交錯白黒
「じゃ、これからの方針、決めてくぞ」
そう口火を切ったのは、生徒会長最有力候補、我らが琥珀である。
「まあ、方針ったって高田の父親と接触できなけりゃどうにもならねぇんだが……そこが問題なんだよな」
嫌疑を晴らす、なんて大口叩いておいて情けない台詞だ。
「そうだね……仕事場とか自宅とか直撃する?」
「仕事場は駄目だ。事情を詳しく知らなくとも、身内だから匿う可能性が高い。自宅は……マトモに話をしてもらえるか微妙だが、これ以上の案がでなければ最終手段として採用だな」
「そっかぁ」
半分諦めを含んだため息と一緒に、そう返した。
琥珀は最終手段としているが、僕らの立場、時間、費用諸々を考慮すれば自宅に突撃が最善なのではないだろうか。

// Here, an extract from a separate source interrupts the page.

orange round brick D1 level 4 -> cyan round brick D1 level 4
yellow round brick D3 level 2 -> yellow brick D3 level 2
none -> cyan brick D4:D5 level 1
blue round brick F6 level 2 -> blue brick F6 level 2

家なんて、タカタレイカという子を琥珀が尾ければいいだけの話。
最も簡単で、かつ、成功率が高めだと、僕は踏んだのだが。
「私は外堀から埋めていって追い詰めたほうが確実だと思う。そうね、例えば……この家にはクローンの研究資料があるんでしょう?そこから高田華斗が関わったって証拠は見つけられない?」
「確かに……逃げられたりしたら困るもんね……」
確かな証拠を提示して、詰ませてしまえば突然自宅へ押し掛けて裏付けの薄い推測より、罪を吐く可能性が跳ね上がって高くなる。

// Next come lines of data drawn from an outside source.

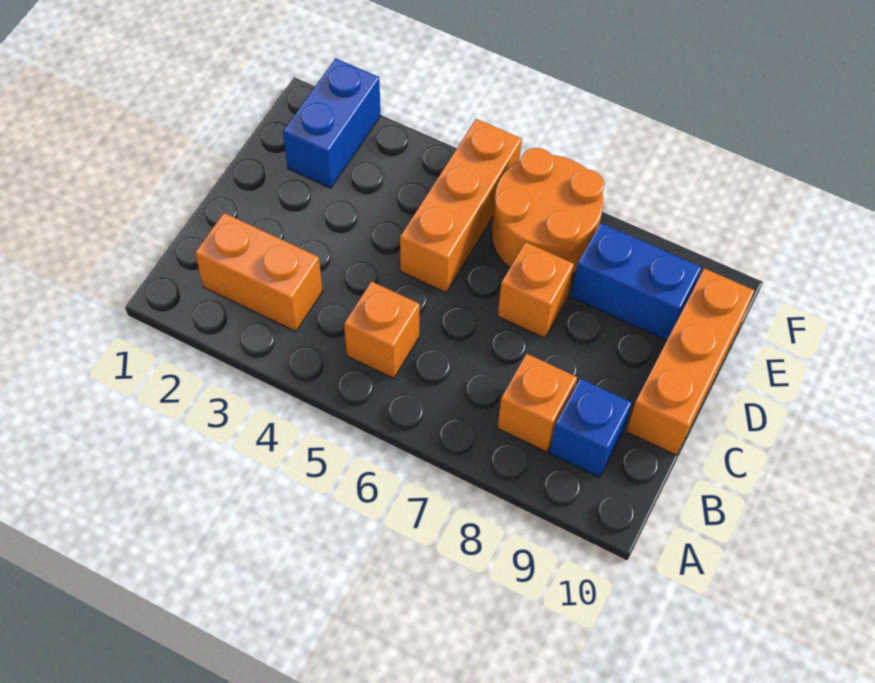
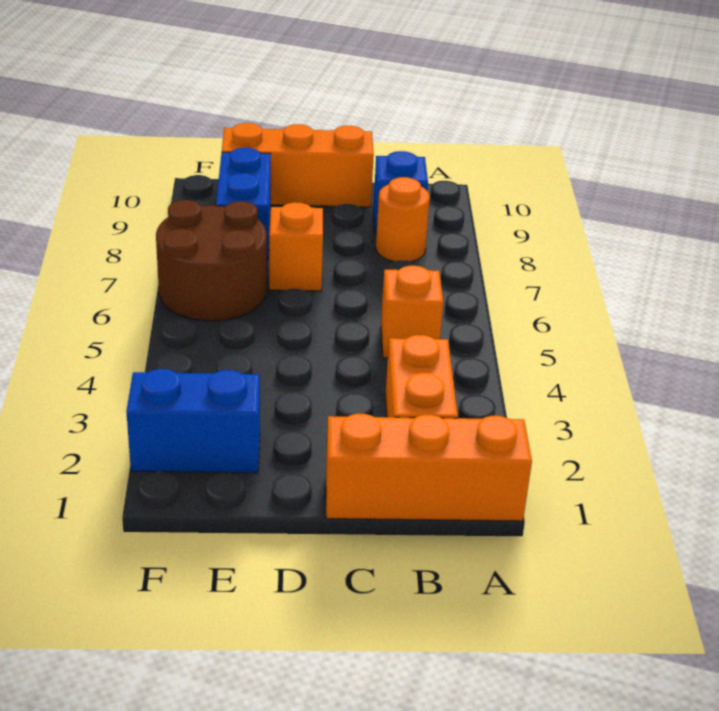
orange brick B8 level 1 -> orange round brick B8 level 1
orange brick D5:F5 level 1 -> orange brick A1:C1 level 1
orange round brick E6:F7 level 1 -> brown round brick E6:F7 level 1

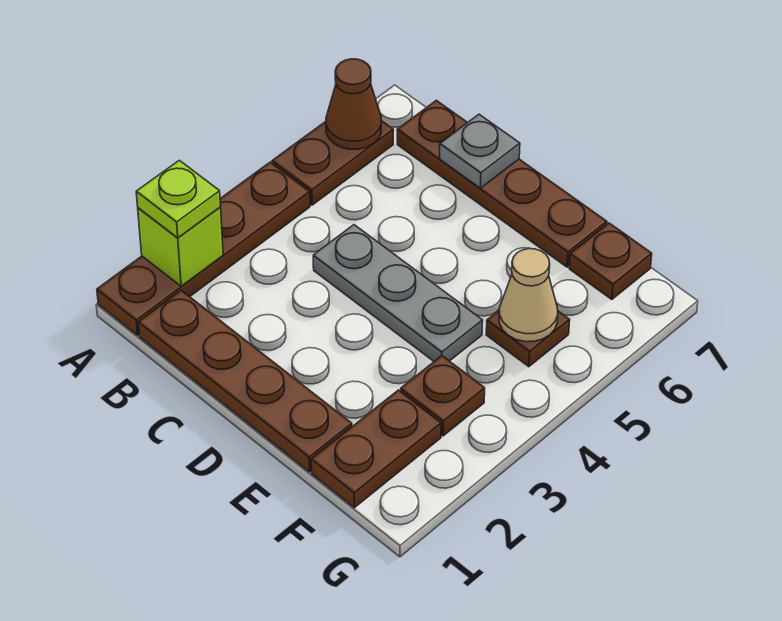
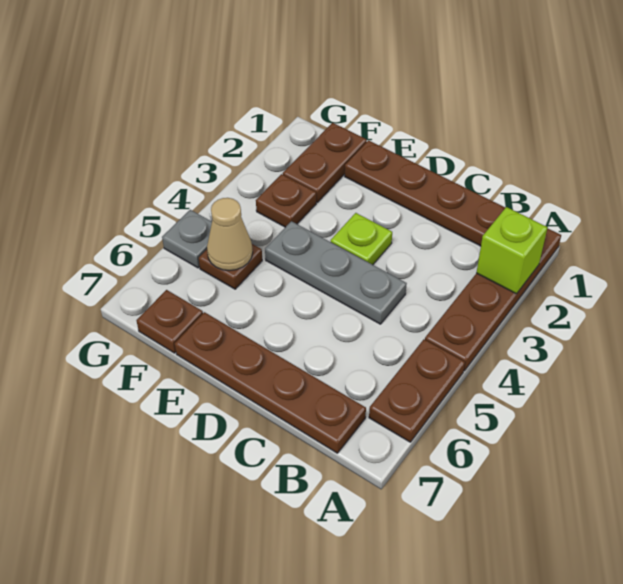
lime plate A2 level 3 -> lime plate D3 level 1
brown cone A6 level 2 -> none
grey plate C7 level 2 -> grey plate G5 level 1

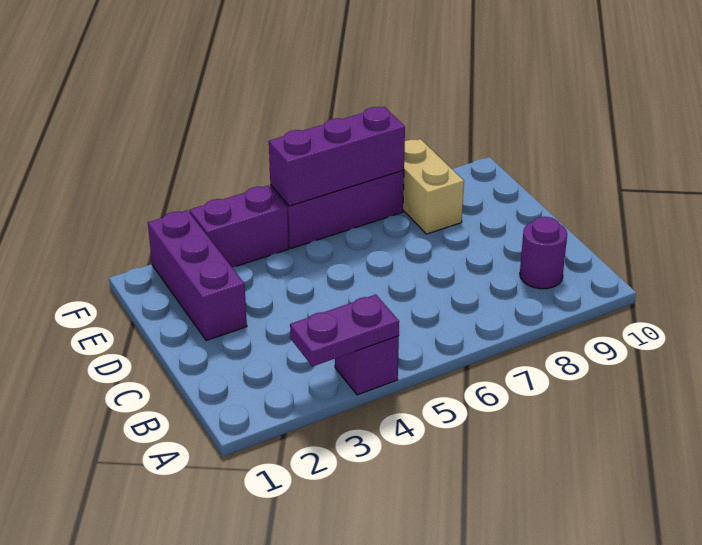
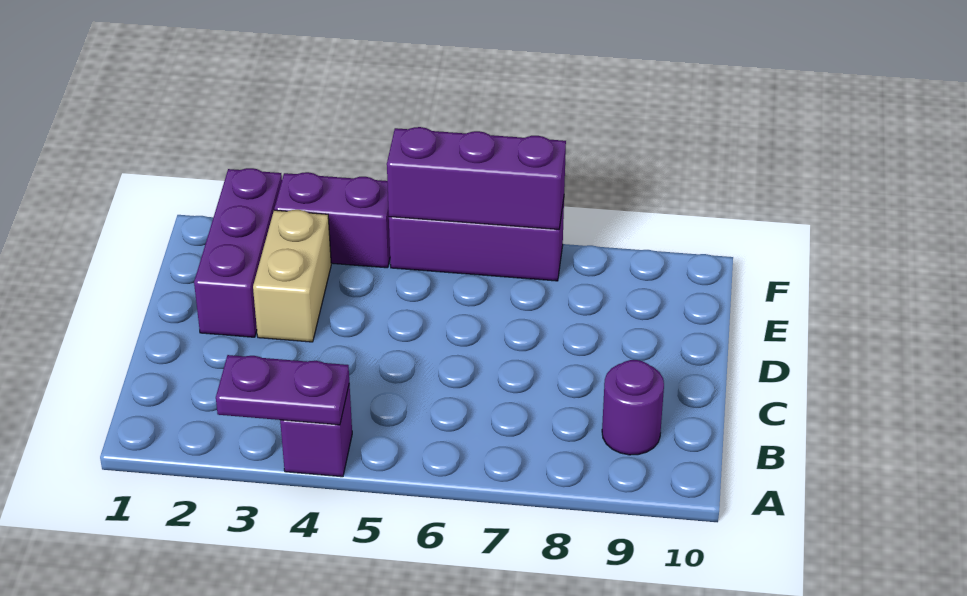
tan brick E8:F8 level 1 -> tan brick D3:E3 level 1

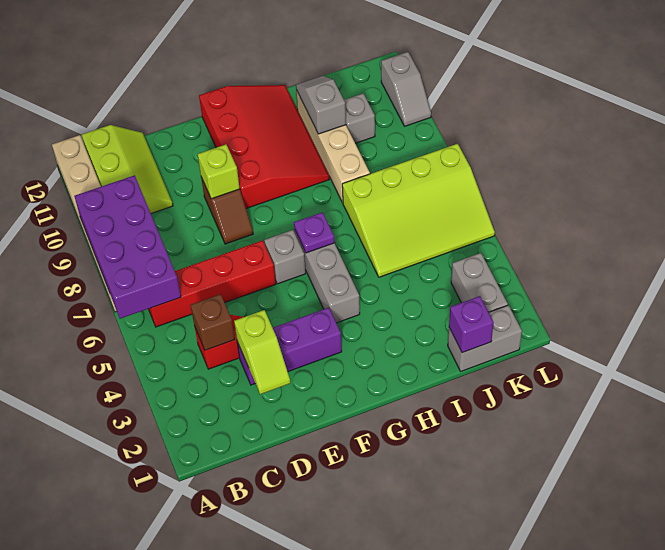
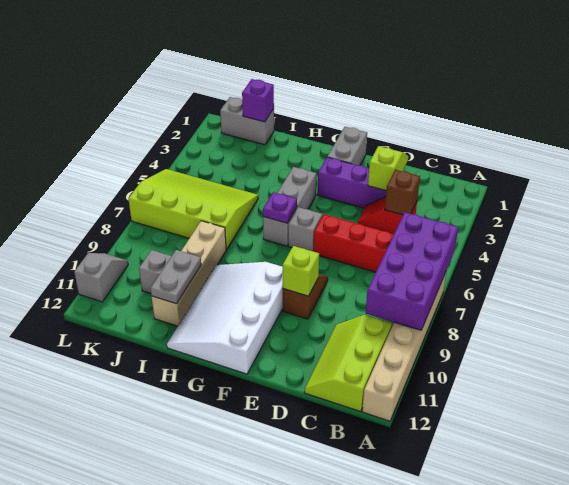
red slope F9:H12 level 1 top F -> white slope F9:H12 level 1 top F
grey slope I10:I11 level 2 top 10 -> grey plate I10:I11 level 2
grey brick K2:K3 level 1 -> grey brick F1:F2 level 1

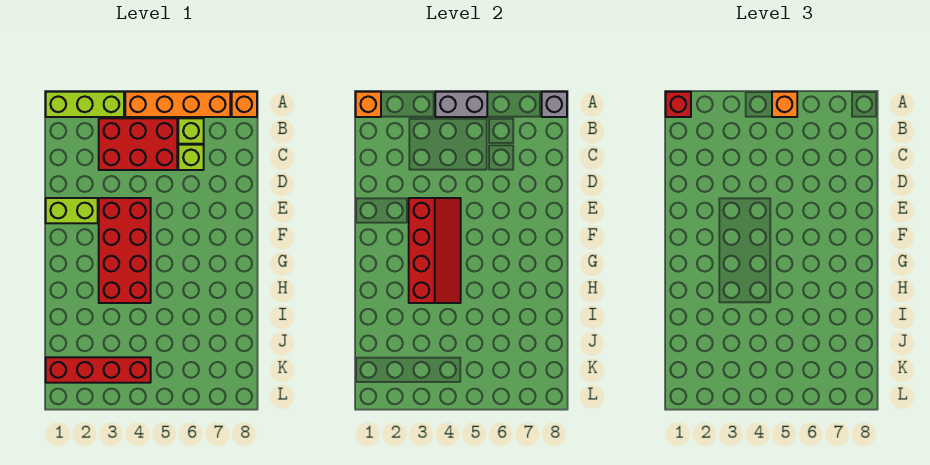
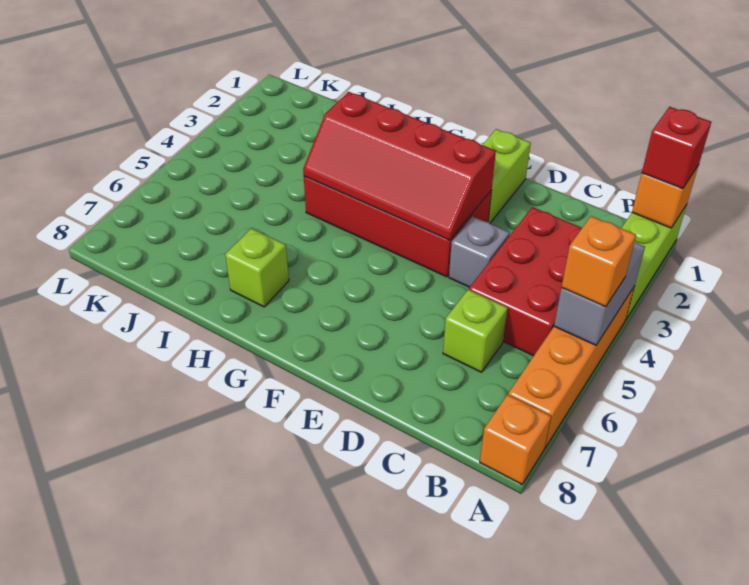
grey brick A8 level 2 -> grey brick D4 level 1
lime brick B6 level 1 -> lime brick H7 level 1
red brick K1:K4 level 1 -> none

何せあの紙の籠城だ、親父の部屋を捜索すれば高田の関係した痕跡の一つや二つは出てくるだろう。
「性格悪っ」
「考え方に性格の悪さが滲み出てるわね」
悪意に染まった楽しげな声音が耳に入り、一度思考停止して顔を二人に向ける。
しかし彼らがにやつきながらイジっていたのは何と。
「えぇっ、僕?」
「やっぱり、瑠璃さんはイジられるの向いてませんね」
「あぁ。面白くねぇ。イジる側の人間だな」
「あのねぇ……」
好き同士が意気投合したらそれはもう、傍から見ればリア充なんだよ。
そして何故かお互いが勝手に引け目を感じてくっつかない、非常に残念で意味不明な距離感。
丁度磁石のN極同士のような。
この僕の隔靴掻痒も考えてくれよ。